[Testo citato]:
━━━━━━━━━━━━━━━━━━━━
Il muto di Gallura. Storia di un’occasione sprecata

Il film di Matteo Fresi con Andrea Arcangeli, dal 31 marzo al cinema, è un tuffo nel passato della terra sarda, tra faide famigliari e scarsi risultati

Prima di tutto ci sono un Tempo e un Luogo, molto lontani fra loro. Da una parte il Tempo: è il 1849, nel pieno del Risorgimento, l’Europa intera è travolta dalla rivoluzione dei suoi sudditi, la Primavera dei Popoli. Nel Regno di Sardegna la dinastia dei Savoia era stata costretta l’anno prima a concedere la prima carta costituzionale, promulgata da re Carlo Alberto che la definì legge fondamentale e perpetua che sanciva diritti e doveri di tutti i sudditi del regno.

“Il muto di Gallura”. Regia Matteo Fresi

Dall’altra il Luogo: la terra sarda della Gallura, un territorio all’epoca pressoché inaccessibile, delimitato a sud dalla catena granitica del Limbara e, sugli altri lati, dal mare. Una terra, all’epoca, isolata geograficamente dalla storia, di stampo agro-pastorale, in cui le istituzioni erano totalmente assenti, o comunque impotenti, governata da leggi non scritte, arcaiche e sanguinarie, soggiogata dalla ferocia del banditismo e sconvolta delle faide tra le famiglie locali che lottavano per il controllo del territorio. 
In questo scontro tra luogo e tempo si colloca la storia, prima, e la leggenda dopo, del muto di Gallura, ottimamente raccontata nel romanzo storico di Enrico Costa, pubblicato nel 1884.
━━━━━━━━━━━━━━━━━━━━
[Richiesta scritta 1]:
Rispondi a queste domande sull'articolo dedicato al film Il muto di Gallura:
(a) In che anno si svolge la vicenda?
(b) Quale catena montuosa delimita a sud la Gallura?
(c) In che anno fu pubblicato il romanzo storico di Enrico Costa?
[Richiesta scritta 2]: Trascrivi dall'articolo dedicato al film Il muto di Gallura tutto il brano da "In questo scontro" giù fino a "pubblicato nel 1884.".
━━━━━━━━━━━━━━━━━━━━
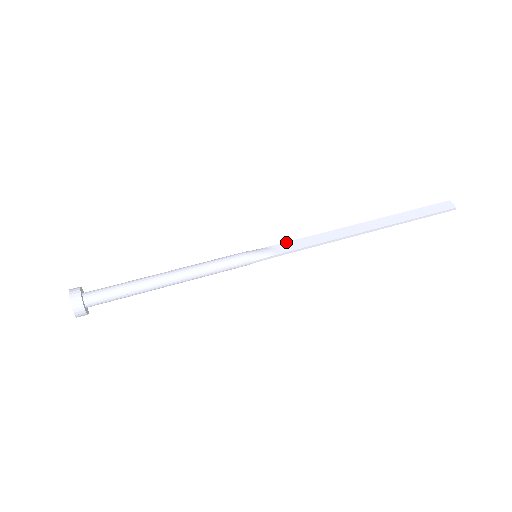
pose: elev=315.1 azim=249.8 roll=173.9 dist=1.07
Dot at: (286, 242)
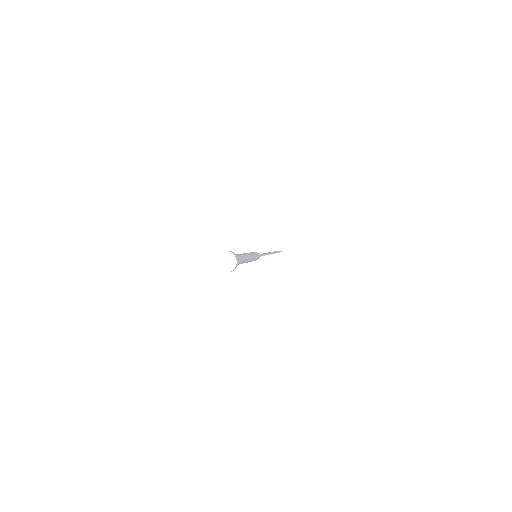
Dot at: occluded
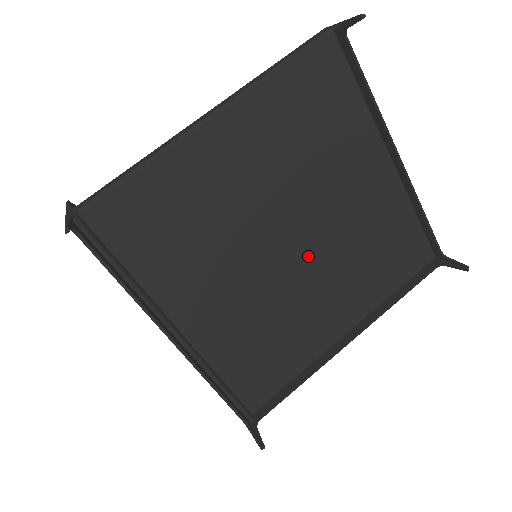
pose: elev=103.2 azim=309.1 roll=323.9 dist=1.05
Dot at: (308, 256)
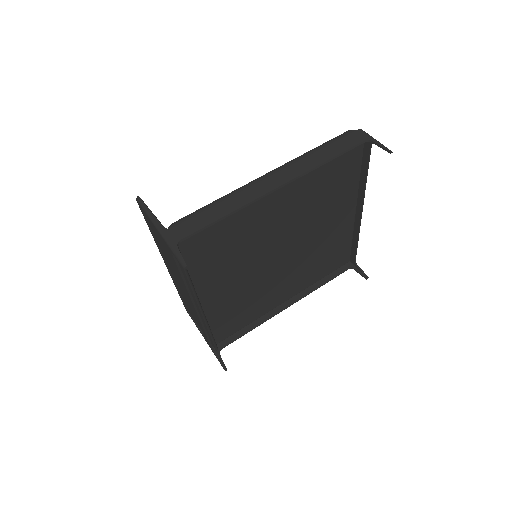
Dot at: (287, 261)
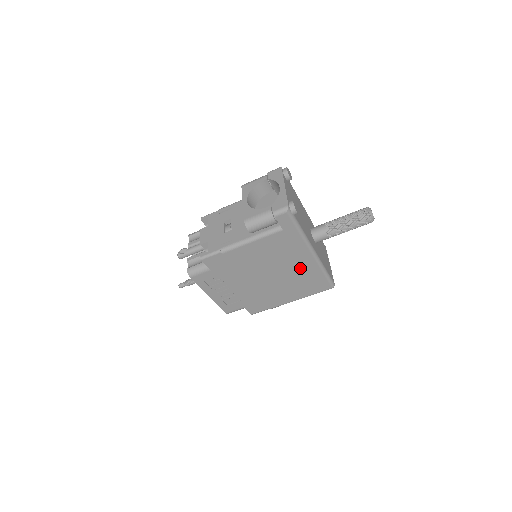
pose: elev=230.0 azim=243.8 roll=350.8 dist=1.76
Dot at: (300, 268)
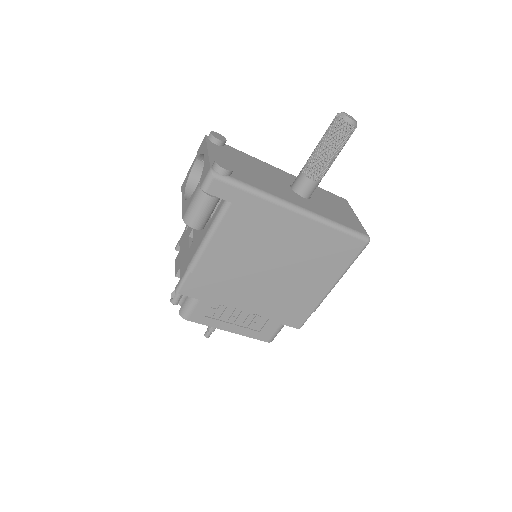
Dot at: (300, 239)
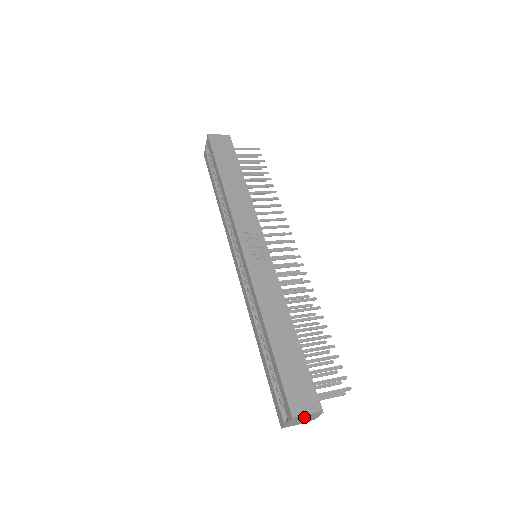
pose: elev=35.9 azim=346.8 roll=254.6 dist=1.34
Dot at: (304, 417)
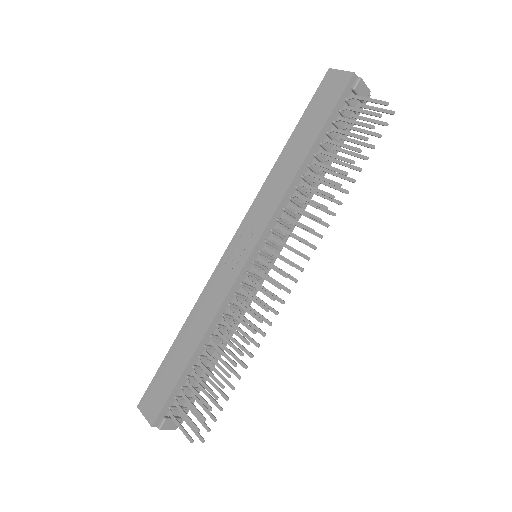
━━━━━━━━━━━━━━━━━━━━
[Soluzione 1]:
(a) Nel 1849.
(b) La catena granitica del Limbara.
(c) Nel 1884.

[Soluzione 2]:
In questo scontro tra luogo e tempo si colloca la storia, prima, e la leggenda dopo, del muto di Gallura, ottimamente raccontata nel romanzo storico di Enrico Costa, pubblicato nel 1884.